Mereka bukan hanya memahami teks wahyu saja, tapi mereka juga menekankan pentingnya memahami realitas kehidupan. Al-Qarāfī dalam kitab Tamyīz Al-Ahkām menjelaskan: Kita harus memahami realitas kehidupan kita. Karena jika kita mengambil hukum yang ada di dalam kitab-kitab dan serta-merta menerapkannya kepada realitas apapun, tanpa kita pastikan kesesuaian antara sebab hukum dan realitas kejadian, maka kita telah menyesatkan manusia.
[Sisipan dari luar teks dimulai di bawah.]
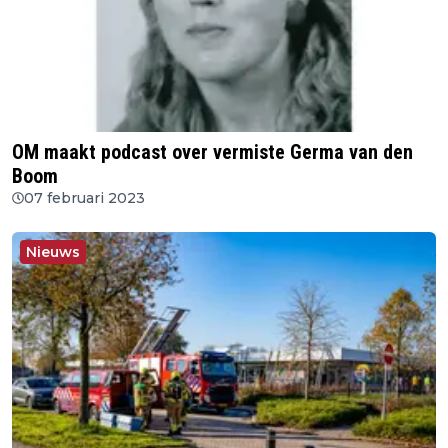
OM maakt podcast over vermiste Germa van den
Boom
07 februari 2023
Nieuws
Disamping memahami teks wahyu dan memahami realitas, Aswaja juga menambahkan unsur penting ketiga, yaitu tata cara memanifestasikan atau menerapkan teks wahyu yang absolut kepada realitas kejadian yang bersifat relatif. Semua ini ditulis dengan jelas oleh mereka, dan ini juga yang dijalankan hingga saat ini. Segala puji hanya bagi Allah yang karena anugerah-Nya semua hal baik menjadi sempurna.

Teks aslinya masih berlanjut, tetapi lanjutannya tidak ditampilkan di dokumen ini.